A conditioned Latin hypercube sampling design methodology for ground-truthing transient EM resistivity models

Abstract

Translating 3D resistivity models of the subsurface to relevant hydrogeological parameters such as sediment texture requires applying a rock physics transform that is ideally calibrated using co-located 1D sediment texture logs. It is difficult to select optimal logging sites in the model that span the range of observed resistivity values using expert opinion alone. Instead, we demonstrate a methodology for selecting logging sites using conditioned Latin hypercube sampling (cLHS), a maximally stratified sampling design methodology. cLHS employs simulated annealing to select sampling sites that minimize an objective function by reproducing the statistics of the resistivity model. We implement numerous preprocessing steps to isolate desirable regions within the model for logging, and we use principal component analysis to reduce the dimensionality of the model to aid the convergence of the simulated annealing procedure while preserving the majority of the model variance. Additionally, we impose an additional objective function condition to penalize the selection of sites in the resistivity model that exhibit a high degree of lateral variance. This condition is used to increase the likelihood that the sediment texture logs acquired at the selected sites correlate well with the resistivity model.
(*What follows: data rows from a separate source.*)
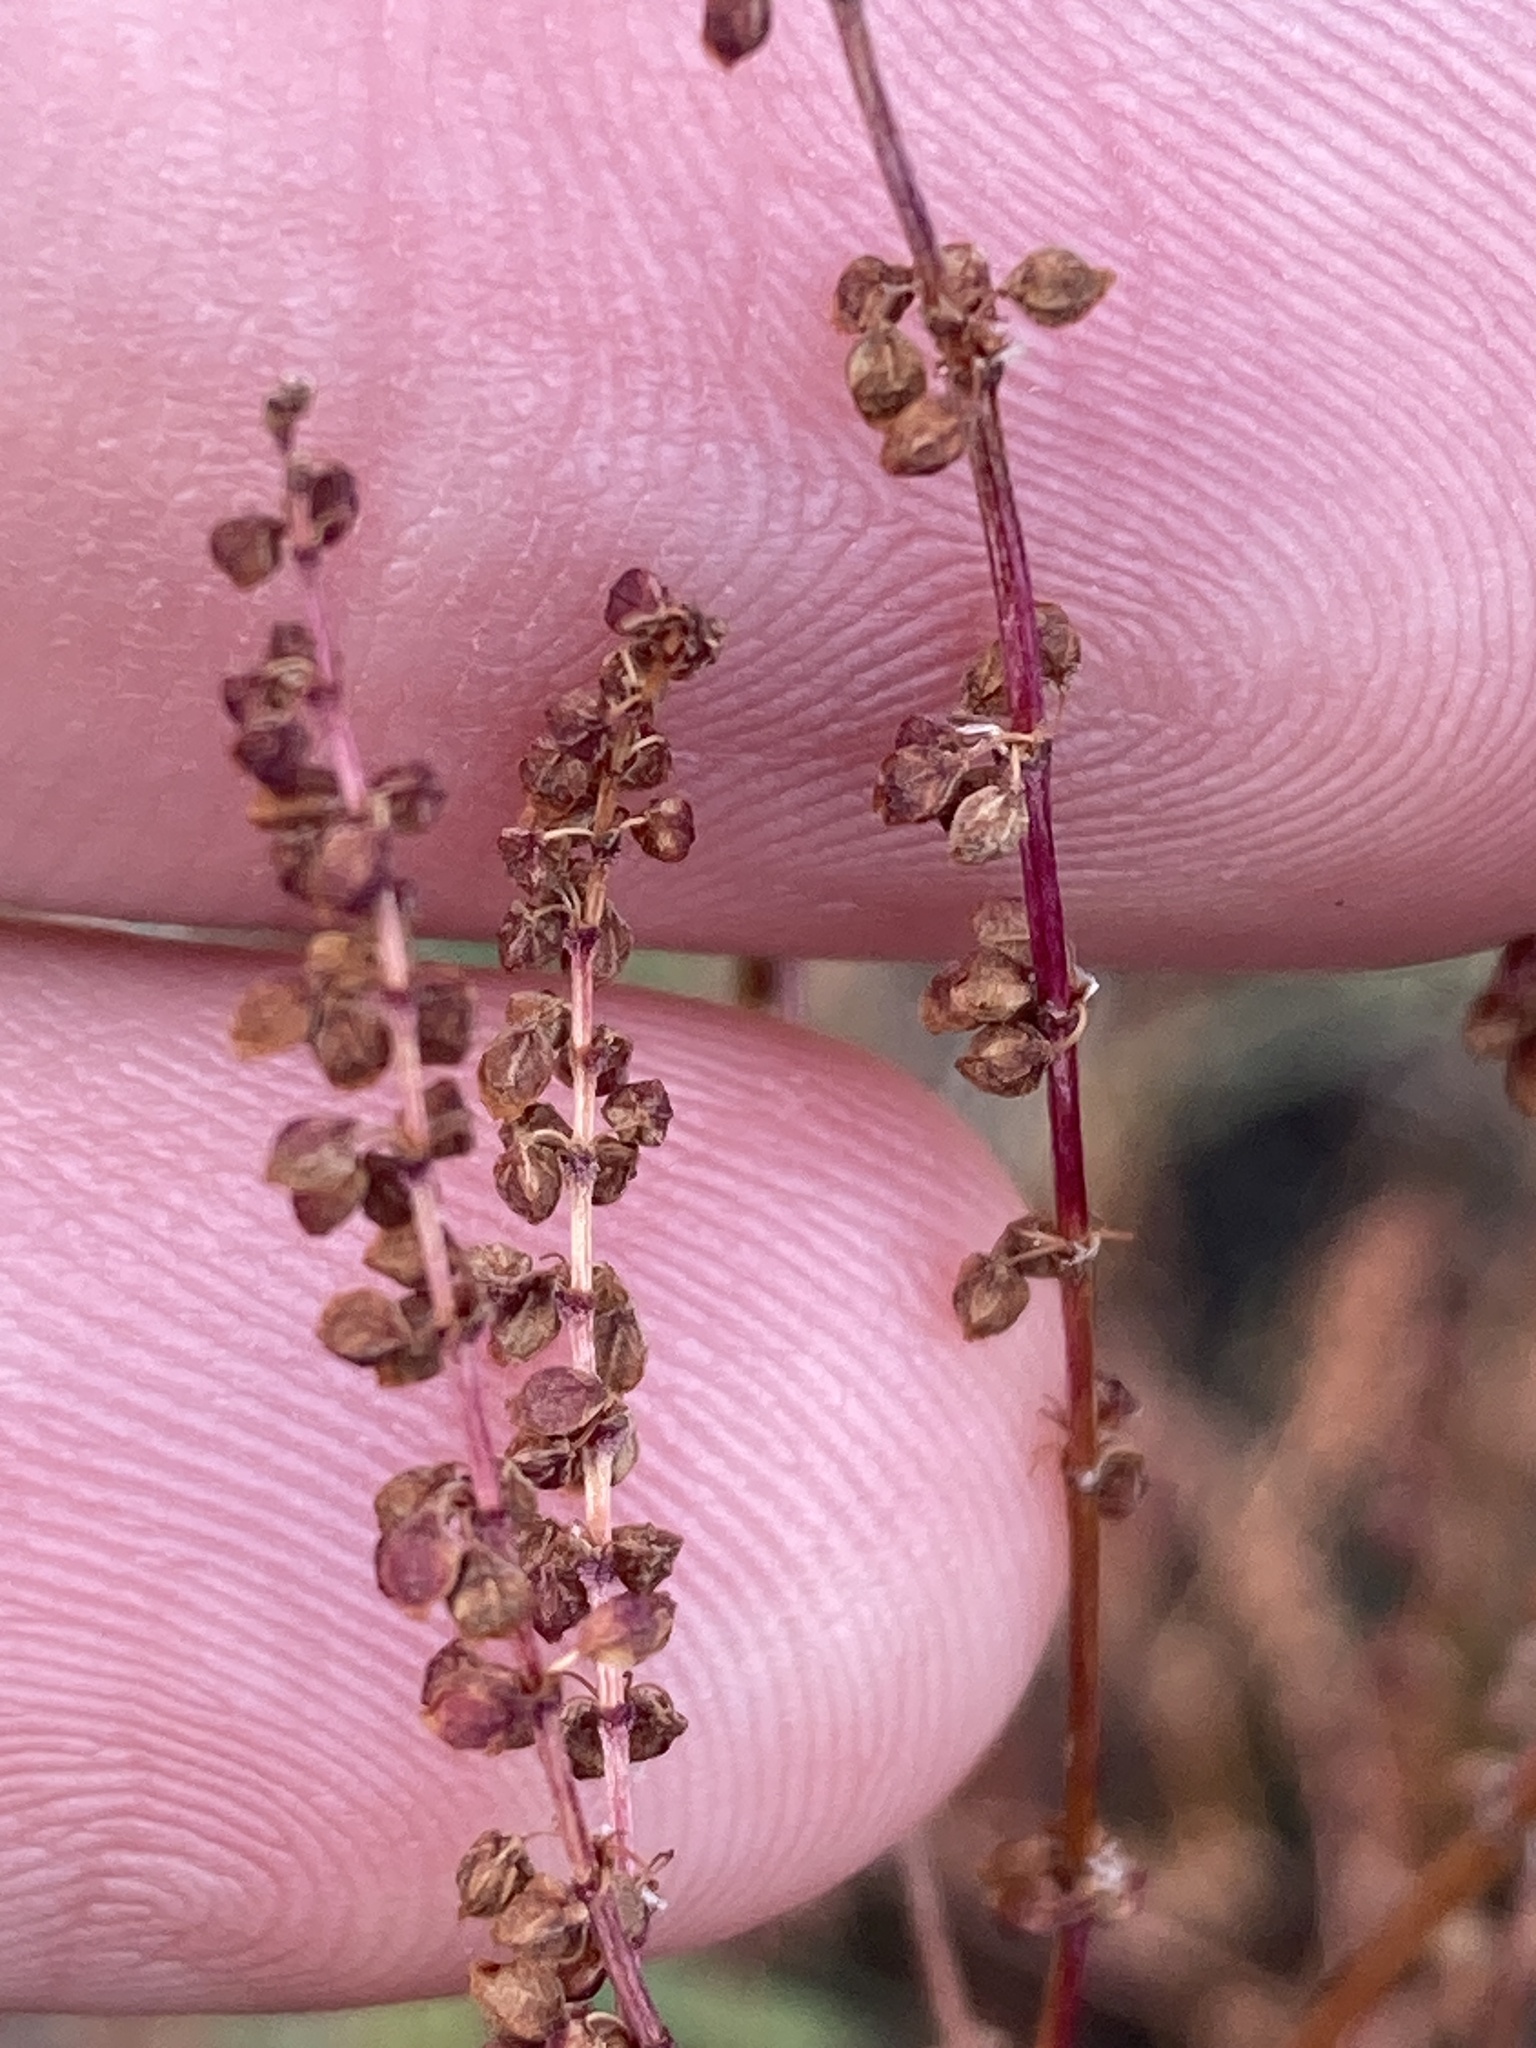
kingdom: Plantae
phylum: Tracheophyta
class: Magnoliopsida
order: Caryophyllales
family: Polygonaceae
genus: Rumex
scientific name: Rumex acetosella
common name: Common sheep sorrel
We tested our approach on a resistivity model obtained using a towed transient EM system in an almond orchard in California’s Central Valley, comparing our selected sets of logging sites against the five cone penetrometer testing logs originally acquired at the site, as well as randomly selected logging sites. The sample sets selected with cLHS were consistently able to reproduce the statistics of the resistivity model and did so more effectively than the true sampling locations or the random sampling locations.